JACOBOWSKI, LUDWIG (1868–1900), German poet and author. Born in Strelno, Posen, Jacobowski spent most of his short life in Berlin. He edited the newspaper Die Gesellschaft and wrote several volumes of poetry including Funken (1891), Satan lachte (1898), Aus bewegten Stunden (1899), Ausklang (1901), and Leuchtende Tage (1901). His novel Werther, der Jude (1892), which expressed his inner turmoil, provoked more interest than his verse. In a second novel, Loki, Roman eines Gottes (1899), the eponymous figure of the lonely dark god rejected by the blond Teutonic deities symbolized the isolation of the Jew in Germanic culture. Jacobowski was also an essayist and author of a comedy, Diyab der Narr (1895). A significant Jewish figure in the last decade of 19th-century German literature, he conducted an interesting correspondence with many of the leading writers of his time, including Karl *Kraus, Alfred *Kerr, and Jacob *Wassermann. He was an active defender of Jewish rights in the Verein zur Abwehr des Anti-semitismus and entered into a controversy with Hermann *Ahlwardt, whose anti-Jewish "racial" work Der Verzweiflungskampf der arischen Voelker mit dem Judentum provoked Jacobowski's spirited reply, Offene Antwort eines Juden (1891). He also published Der Juden Anteil in Verbrechen (1892) and Der christliche Staat und seine Zukunft (1894). The works of Jacobowski reflect both his attempt to find a synthesis between Judaism and German culture and his own personal tragedy. His collected works (Gesammelte Werke in einem Band, ed. Alexander Mueller) appeared in one volume in 2000.

BIBLIOGRAPHY:

F.B. Stern, Ludwig Jacobowski; Persoenlichkeit und Werk eines Dichters (1966); idem, in: BLBI, 7 (1964), 101–37. ADD. BIBLIOGRAPHY: H. Friedrich, Ludwig Jacobowski. Ein modernes Dichterbild (1901); M. Scholz (ed.), Ludwig Jacobowski im Lichte des Lebens (1901), Auftakt zur Literatur des 20. Jahrhunderts.

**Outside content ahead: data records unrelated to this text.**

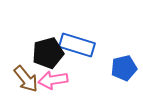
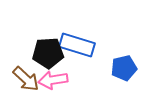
black pentagon: rotated 12 degrees clockwise
brown arrow: rotated 8 degrees counterclockwise
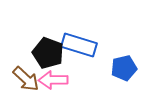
blue rectangle: moved 2 px right
black pentagon: rotated 24 degrees clockwise
pink arrow: rotated 8 degrees clockwise
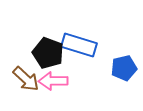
pink arrow: moved 1 px down
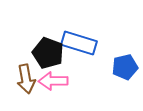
blue rectangle: moved 2 px up
blue pentagon: moved 1 px right, 1 px up
brown arrow: rotated 36 degrees clockwise
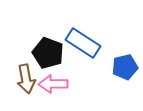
blue rectangle: moved 4 px right; rotated 16 degrees clockwise
pink arrow: moved 3 px down
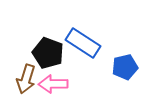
brown arrow: rotated 28 degrees clockwise
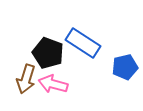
pink arrow: rotated 16 degrees clockwise
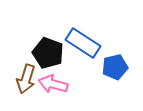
blue pentagon: moved 10 px left
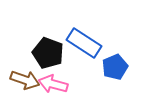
blue rectangle: moved 1 px right
blue pentagon: rotated 10 degrees counterclockwise
brown arrow: moved 1 px left, 1 px down; rotated 88 degrees counterclockwise
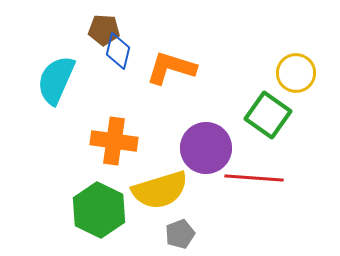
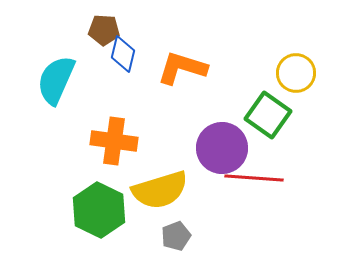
blue diamond: moved 5 px right, 3 px down
orange L-shape: moved 11 px right
purple circle: moved 16 px right
gray pentagon: moved 4 px left, 2 px down
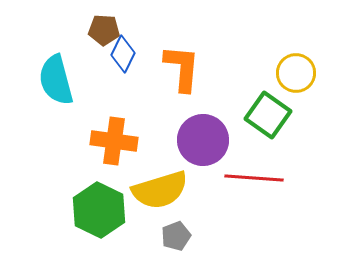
blue diamond: rotated 12 degrees clockwise
orange L-shape: rotated 78 degrees clockwise
cyan semicircle: rotated 39 degrees counterclockwise
purple circle: moved 19 px left, 8 px up
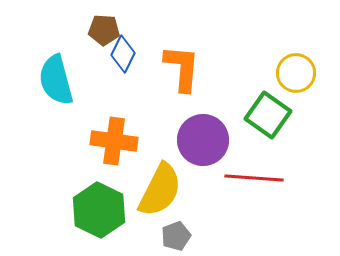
yellow semicircle: rotated 46 degrees counterclockwise
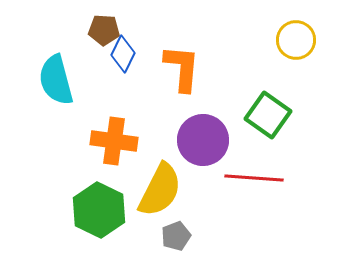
yellow circle: moved 33 px up
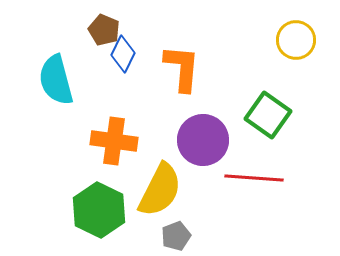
brown pentagon: rotated 20 degrees clockwise
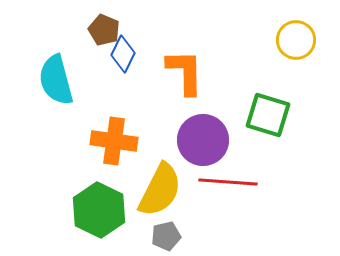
orange L-shape: moved 3 px right, 4 px down; rotated 6 degrees counterclockwise
green square: rotated 18 degrees counterclockwise
red line: moved 26 px left, 4 px down
gray pentagon: moved 10 px left; rotated 8 degrees clockwise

Briefe aus dem Nachlass von Ludwig Jacobowski, ed. by F.B. Stern (1974); A. Martin, "Heinrich Mann und die 'antinaturalistische Richtung'. Bemerkungen zu einem wenig bekannten Brief des jungen Autors an Ludwig Jacobowski," in: Heinrich-Mann-Jahrbuch, 16 (1998), 133–144; M.M. Anderson, "'Jewish Mimesis?' Imitation and assimilation in Thomas Mann's 'Wälsungenblut' and Ludwig Jacobowski's 'Werther, der Jude'," in: German life and letters, 49 (1996), N. 2, 193–204.